Испытав всю тоску ревности, Линдана предалась жив123;йшему удовольствию; никакая боязнь, никакое сомнение не мешали ей совершенно им наслаждаться. Жеркур любил ее, Жеркур ехал с нею в одной карете - могла ли она думать о Вальмире и свете?

Написав записку к Морфизе, он отправил ее с постильйоном и сел в карете опять подле Розалии. Не смотря на досадное присутствие, свидетельницы (ибо благопристойность, тогда еще уважаемая во Франции, не дозволяла посадить ее в другую карету), Линдана блаженствовала в сердце. Жеркур сидел против нее, с видом довольным, щастливым! смотрел нежно, умильно! Казалось, что он навсегда расположился в карете: так хорошо ему было, покойно, весело! Щастие его имело какой-то особенный характер любезной надежности, так, что самый равнодушный человек мог бы с великим удовольствием смотреть на него. Розалия не мешала любовникам изъясняться; принуждение делало разговор их еще живее, заставляя их употреблять остроумные, тонкие обороты, понятные только для сердца любовников. В три часа остановились обедать, и долго сидели за столом. Между тем Розалия обедала с Жеркуровым камердинером. Тут Жеркур начал прямо говоришь о любви и супружестве; он не сказал ничего нового, имев уже случай разным образом изъявлять склонность свою; но в имени любви, в первый раз произнесенном, есть особенная волшебная сила, которая чудесно трогает и всегда удивляет сердце.

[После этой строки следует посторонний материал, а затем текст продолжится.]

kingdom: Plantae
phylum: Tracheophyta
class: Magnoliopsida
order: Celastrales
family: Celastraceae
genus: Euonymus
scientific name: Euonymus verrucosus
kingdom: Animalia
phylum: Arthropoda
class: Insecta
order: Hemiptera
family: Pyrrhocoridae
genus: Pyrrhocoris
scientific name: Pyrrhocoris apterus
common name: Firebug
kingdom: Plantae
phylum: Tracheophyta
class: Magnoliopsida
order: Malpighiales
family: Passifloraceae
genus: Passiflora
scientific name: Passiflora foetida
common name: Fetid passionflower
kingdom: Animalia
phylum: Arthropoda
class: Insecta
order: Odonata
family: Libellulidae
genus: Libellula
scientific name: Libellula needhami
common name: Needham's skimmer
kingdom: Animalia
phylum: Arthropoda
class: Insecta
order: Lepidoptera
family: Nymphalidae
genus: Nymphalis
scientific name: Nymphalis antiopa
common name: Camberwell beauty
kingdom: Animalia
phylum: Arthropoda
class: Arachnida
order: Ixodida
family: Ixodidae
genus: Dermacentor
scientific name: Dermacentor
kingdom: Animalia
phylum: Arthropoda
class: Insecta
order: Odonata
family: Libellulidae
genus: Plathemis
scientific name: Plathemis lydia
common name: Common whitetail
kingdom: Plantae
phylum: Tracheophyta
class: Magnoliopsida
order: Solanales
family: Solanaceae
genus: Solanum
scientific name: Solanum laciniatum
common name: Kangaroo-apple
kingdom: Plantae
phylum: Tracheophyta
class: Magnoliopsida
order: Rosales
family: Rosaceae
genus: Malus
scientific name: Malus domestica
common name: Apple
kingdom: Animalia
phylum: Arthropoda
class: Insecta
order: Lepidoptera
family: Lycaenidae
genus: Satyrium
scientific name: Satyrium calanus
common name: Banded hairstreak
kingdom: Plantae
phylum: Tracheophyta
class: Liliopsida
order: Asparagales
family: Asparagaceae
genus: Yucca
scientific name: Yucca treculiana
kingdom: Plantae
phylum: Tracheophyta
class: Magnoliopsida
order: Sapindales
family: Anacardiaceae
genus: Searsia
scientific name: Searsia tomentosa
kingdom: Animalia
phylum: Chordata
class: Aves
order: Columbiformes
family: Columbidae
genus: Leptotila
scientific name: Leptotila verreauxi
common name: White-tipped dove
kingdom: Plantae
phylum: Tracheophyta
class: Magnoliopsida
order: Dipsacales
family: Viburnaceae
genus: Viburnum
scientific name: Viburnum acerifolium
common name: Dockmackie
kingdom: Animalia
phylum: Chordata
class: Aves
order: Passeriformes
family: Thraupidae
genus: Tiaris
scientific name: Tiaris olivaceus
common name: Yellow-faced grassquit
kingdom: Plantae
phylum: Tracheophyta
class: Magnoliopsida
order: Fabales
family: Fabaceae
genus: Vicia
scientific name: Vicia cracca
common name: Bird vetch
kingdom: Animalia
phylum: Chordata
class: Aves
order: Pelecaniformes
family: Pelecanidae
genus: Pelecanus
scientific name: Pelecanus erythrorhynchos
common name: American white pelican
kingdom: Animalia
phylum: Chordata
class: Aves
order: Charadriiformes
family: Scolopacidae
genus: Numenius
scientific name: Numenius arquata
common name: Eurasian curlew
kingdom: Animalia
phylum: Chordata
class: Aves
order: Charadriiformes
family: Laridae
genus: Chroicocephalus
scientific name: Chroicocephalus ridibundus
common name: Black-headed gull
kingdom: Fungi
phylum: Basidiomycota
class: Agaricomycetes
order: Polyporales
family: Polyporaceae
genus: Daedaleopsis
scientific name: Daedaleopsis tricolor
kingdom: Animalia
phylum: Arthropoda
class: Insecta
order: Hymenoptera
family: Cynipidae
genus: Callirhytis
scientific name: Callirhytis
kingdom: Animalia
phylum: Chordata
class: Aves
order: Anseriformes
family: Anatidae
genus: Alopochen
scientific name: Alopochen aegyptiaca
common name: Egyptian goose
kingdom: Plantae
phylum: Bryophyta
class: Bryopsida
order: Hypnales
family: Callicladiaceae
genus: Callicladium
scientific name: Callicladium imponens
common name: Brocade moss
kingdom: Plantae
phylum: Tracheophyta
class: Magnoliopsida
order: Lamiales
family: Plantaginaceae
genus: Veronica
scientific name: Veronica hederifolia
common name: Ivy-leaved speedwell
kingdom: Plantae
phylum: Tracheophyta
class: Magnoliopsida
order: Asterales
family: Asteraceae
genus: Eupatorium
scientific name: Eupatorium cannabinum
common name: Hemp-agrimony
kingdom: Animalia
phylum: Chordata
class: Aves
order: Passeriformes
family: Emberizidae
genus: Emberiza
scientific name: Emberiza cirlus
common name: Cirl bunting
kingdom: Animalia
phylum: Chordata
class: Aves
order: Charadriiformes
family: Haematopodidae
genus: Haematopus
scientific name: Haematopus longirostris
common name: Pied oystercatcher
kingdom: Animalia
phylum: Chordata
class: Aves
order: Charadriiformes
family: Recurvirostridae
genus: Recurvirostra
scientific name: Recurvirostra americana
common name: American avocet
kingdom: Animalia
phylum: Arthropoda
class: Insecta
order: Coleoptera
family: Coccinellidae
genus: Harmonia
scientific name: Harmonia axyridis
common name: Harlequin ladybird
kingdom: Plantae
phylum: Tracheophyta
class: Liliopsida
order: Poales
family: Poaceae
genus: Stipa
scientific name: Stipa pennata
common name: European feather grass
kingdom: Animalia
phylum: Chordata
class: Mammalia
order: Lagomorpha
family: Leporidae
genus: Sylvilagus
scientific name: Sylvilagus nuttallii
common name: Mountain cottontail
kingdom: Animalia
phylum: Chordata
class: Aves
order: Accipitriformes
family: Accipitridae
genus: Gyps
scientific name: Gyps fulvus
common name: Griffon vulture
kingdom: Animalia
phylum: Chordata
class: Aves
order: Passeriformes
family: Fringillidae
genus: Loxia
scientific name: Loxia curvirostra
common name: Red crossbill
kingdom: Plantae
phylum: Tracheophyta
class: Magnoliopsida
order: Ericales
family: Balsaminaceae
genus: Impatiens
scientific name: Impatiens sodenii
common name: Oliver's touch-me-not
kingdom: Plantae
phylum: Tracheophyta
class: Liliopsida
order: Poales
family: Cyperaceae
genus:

Открыв всю чувствительность души своей, Линдана со вздохом вспомнила наконец о слове, данном Вальмиру. Я ваша, Жеркур! сказала она: но мне жалок бедной Вальмир, которой любит меня страстно и путешествует 18 месяцев в том уверении, что возвратясь будет моим супругом. Я не могу отдашь руки своей, пока он не возвратит мне смешного моего обязательства, то есть записки, которою Морфиза принудила меня утешить его. С того времени, как люблю вас, не имею никакого сомнения в сердце своем, но колебалась в намерениях, и Вальмир оставался в заблуждении, вместе с другими. Что мне теперь делать? писать ли к Вальмиру или дождаться его возвращения? Знаю наперед, что он будет в отчаянии; но уверена в его великодушии и в том, что Вальмир пожертвует наконец своим щастием моему." - Писать к нему, отвечал Жеркур: может быть он теперь в Мальт 23; или в Греции или в другой части света: ваше письмо может совсем не дойти до него; вернее всего ждать его возвращения. - "Вы мне это советуете?" - Я думаю, что вы должны изъясниться с ним искренно и с твердостию; достоинство вашего характера требует того. Это удалит мое щастие на 18 месяцев; но вас не льзя будет упрекать дурным поступком.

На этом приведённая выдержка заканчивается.